На втором году обучения я представила на первый после каникул семинар рассказ о супружеской паре на грани развода. Повествование велось от лица отца семейства, он рассказывал о праздновании бар-мицвы [Бар-мицва, бат-мицва — термин в иудаизме, означающий достижение еврейским мальчиком или девочкой религиозного совершеннолетия. (Здесь и далее примечания переводчика.)] своего сына, на следующий день после которого от него ушла жена. Назывался мой текст «Тринадцать». Прототипом героя, вероятно, послужил мой собственный папа, хотя в нашей семье события развивались немного иначе и вел он себя куда пассивнее, чем персонаж моей истории. Да и бар-мицвы братьев мы отмечали еще вместе с мамой.

Зато от моей бат-мицвы воспоминания у меня остались самые мрачные. За месяц до праздника мама нас бросила. Потом пару раз звонила, но вернуться или хотя бы сказать, где она, отказывалась.
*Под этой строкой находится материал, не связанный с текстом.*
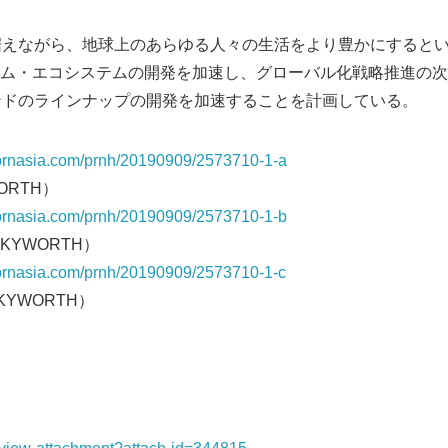
来を見据えながら、地球上のあらゆる人々の生活をより豊かにすると
ム・エコシステムの開発を加速し、グローバル化戦略推進の次
ブランドのラインナップの開発を加速することを計画している。
s.prnasia.com/prnh/20190909/2573710-1-a
WORTH）
s.prnasia.com/prnh/20190909/2573710-1-b
KYWORTH）
s.prnasia.com/prnh/20190909/2573710-1-c
YWORTH）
Я стояла на биме [Бима — возвышение в центре синагоги, где находится стол для публичного чтения свитка Торы.] и делала вид, будто не замечаю, как мой сидящий в первом ряду отец болезненно морщится и с трудом сдерживает слезы. Старшие братья (пятнадцати и восемнадцати лет от роду), разместившиеся слева и справа от него, старались держаться стойко, несмотря на паршивое настроение. Я пела «Осе Шалом» вместе с нашим стареньким ребе и надеялась, что мама все-таки появится — когда я буду читать отрывок из Торы, когда произнесу речь, когда настанет время ее речи, когда запоют «Адон Олам». В конце концов, это ведь она спланировала весь этот праздник: заказала угощение, пригласила диджея, придумала, кто где будет сидеть. Ходила со мной покупать шелковую блузку и юбку для церемонии и платье с пайетками, в которое я должна была переодеться для вечеринки.

Вечером соседи качали меня на стуле, гости водили хороводы и улыбались мне, словно это счастливейший день моей жизни, а я гадала, где сейчас может быть мама. Наверное, сидит в номере какого-нибудь отеля или в своей машине. Она ведь не могла забыть, какой сегодня день.

Мама всегда была более религиозной, чем отец. Не знаю, верила ли она в Бога по-настоящему, но хотела верить точно. Это было видно по тому, как она произносила молитвы, как беззвучно шевелились ее губы. Порой она закрывала глаза и словно исчезала. Ей всегда хотелось верить в нечто большее, чем она сама. Во всем — в религии, искусстве, опыте, людях — она искала великую священную силу, способную вмиг стереть ее с лица земли.


Самым приятным в творчестве было то, что с ним я могла превратить боль в нечто практичное. Сотворить из нее завязку, кульминацию и финал. Вот она — такая острая, пластичная, прекрасная. И вся моя. А в конце от нее останется лишь текст.


В том семестре наш семинар вела писательница по имени Беа Леонард, известная сборником рассказов, получившим престижную литературную премию, и романом, заслужившим неоднозначные отзывы критиков. Из обычных людей о ней мало кто знал, зато в литературных кругах она пользовалась авторитетом. «Писатель для писателей», как сказала о ней Вивиан.

На фотографии с обложки своей книги Беа казалась вдумчивой, мудрой и веселой. В жизни же вид у нее оказался довольно потасканным — спутанные рыжие с проседью волосы, измятая одежда не по фигуре. Я думала, она произнесет для начала какую-нибудь воодушевляющую речь. «Теперь вы с нами! Вы избранные!» Однако она без всякой помпы, даже особо нас не разглядывая, раздала учебные программы. Я прочла обе ее книги, и мне ужасно понравилось. Писала она об умных и злых женщинах. Острых на язык и всегда добивающихся своего. Логично было предположить, что она и сама окажется такой. Но, сидя напротив нее в освещенной люминесцентными лампами аудитории, я поняла, что понятия не имею, кто же такая Беа Леонард на самом деле.


Когда наконец на семинаре дошла очередь до моего рассказа, я вся издергалась. Хотелось, чтобы однокурсники его оценили. Особенно Вивиан и Уилсон, которых я считала лучшими. И, конечно, мне важно было, что скажет Беа Леонард.